**Task statement**
Copy every line of the entries below without changing any characters, spacing, or line breaks.
● ● ●
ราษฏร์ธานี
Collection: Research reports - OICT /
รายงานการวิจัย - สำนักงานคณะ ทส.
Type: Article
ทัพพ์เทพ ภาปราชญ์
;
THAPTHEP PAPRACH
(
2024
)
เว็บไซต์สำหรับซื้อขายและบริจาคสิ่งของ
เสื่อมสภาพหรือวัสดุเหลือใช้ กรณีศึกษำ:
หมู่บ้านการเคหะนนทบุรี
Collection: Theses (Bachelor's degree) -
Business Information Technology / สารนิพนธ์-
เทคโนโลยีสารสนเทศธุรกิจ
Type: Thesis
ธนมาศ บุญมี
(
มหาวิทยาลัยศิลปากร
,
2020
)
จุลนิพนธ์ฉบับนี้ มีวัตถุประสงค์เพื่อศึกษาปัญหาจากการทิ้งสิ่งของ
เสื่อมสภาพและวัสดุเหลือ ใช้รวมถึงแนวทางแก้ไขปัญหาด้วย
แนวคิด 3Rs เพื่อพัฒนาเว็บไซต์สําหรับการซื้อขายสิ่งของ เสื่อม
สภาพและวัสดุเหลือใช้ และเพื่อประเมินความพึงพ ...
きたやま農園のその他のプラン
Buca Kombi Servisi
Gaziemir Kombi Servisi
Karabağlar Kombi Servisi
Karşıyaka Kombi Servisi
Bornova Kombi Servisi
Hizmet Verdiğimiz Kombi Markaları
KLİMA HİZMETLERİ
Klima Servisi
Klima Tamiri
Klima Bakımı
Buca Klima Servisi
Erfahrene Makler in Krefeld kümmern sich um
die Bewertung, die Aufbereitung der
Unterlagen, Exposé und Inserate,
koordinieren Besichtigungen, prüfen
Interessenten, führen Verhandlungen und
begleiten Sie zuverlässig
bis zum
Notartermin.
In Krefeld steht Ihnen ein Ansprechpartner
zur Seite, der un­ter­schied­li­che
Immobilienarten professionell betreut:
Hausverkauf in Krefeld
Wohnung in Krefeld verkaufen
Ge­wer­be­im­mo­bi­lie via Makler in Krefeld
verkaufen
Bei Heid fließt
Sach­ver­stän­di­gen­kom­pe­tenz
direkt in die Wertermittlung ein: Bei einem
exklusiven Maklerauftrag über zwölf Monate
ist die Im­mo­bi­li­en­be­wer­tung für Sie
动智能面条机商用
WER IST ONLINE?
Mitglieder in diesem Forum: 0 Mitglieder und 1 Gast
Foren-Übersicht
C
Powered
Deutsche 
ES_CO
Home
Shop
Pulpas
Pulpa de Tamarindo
● ● ●
**Exercise response**
ราษฏร์ธานี
Collection: Research reports - OICT /
รายงานการวิจัย - สำนักงานคณะ ทส.
Type: Article
ทัพพ์เทพ ภาปราชญ์
;
THAPTHEP PAPRACH
(
2024
)
เว็บไซต์สำหรับซื้อขายและบริจาคสิ่งของ
เสื่อมสภาพหรือวัสดุเหลือใช้ กรณีศึกษำ:
หมู่บ้านการเคหะนนทบุรี
Collection: Theses (Bachelor's degree) -
Business Information Technology / สารนิพนธ์-
เทคโนโลยีสารสนเทศธุรกิจ
Type: Thesis
ธนมาศ บุญมี
(
มหาวิทยาลัยศิลปากร
,
2020
)
จุลนิพนธ์ฉบับนี้ มีวัตถุประสงค์เพื่อศึกษาปัญหาจากการทิ้งสิ่งของ
เสื่อมสภาพและวัสดุเหลือ ใช้รวมถึงแนวทางแก้ไขปัญหาด้วย
แนวคิด 3Rs เพื่อพัฒนาเว็บไซต์สําหรับการซื้อขายสิ่งของ เสื่อม
สภาพและวัสดุเหลือใช้ และเพื่อประเมินความพึงพ ...
きたやま農園のその他のプラン
Buca Kombi Servisi
Gaziemir Kombi Servisi
Karabağlar Kombi Servisi
Karşıyaka Kombi Servisi
Bornova Kombi Servisi
Hizmet Verdiğimiz Kombi Markaları
KLİMA HİZMETLERİ
Klima Servisi
Klima Tamiri
Klima Bakımı
Buca Klima Servisi
Erfahrene Makler in Krefeld kümmern sich um
die Bewertung, die Aufbereitung der
Unterlagen, Exposé und Inserate,
koordinieren Besichtigungen, prüfen
Interessenten, führen Verhandlungen und
begleiten Sie zuverlässig
bis zum
Notartermin.
In Krefeld steht Ihnen ein Ansprechpartner
zur Seite, der un­ter­schied­li­che
Immobilienarten professionell betreut:
Hausverkauf in Krefeld
Wohnung in Krefeld verkaufen
Ge­wer­be­im­mo­bi­lie via Makler in Krefeld
verkaufen
Bei Heid fließt
Sach­ver­stän­di­gen­kom­pe­tenz
direkt in die Wertermittlung ein: Bei einem
exklusiven Maklerauftrag über zwölf Monate
ist die Im­mo­bi­li­en­be­wer­tung für Sie
动智能面条机商用
WER IST ONLINE?
Mitglieder in diesem Forum: 0 Mitglieder und 1 Gast
Foren-Übersicht
C
Powered
Deutsche 
ES_CO
Home
Shop
Pulpas
Pulpa de Tamarindo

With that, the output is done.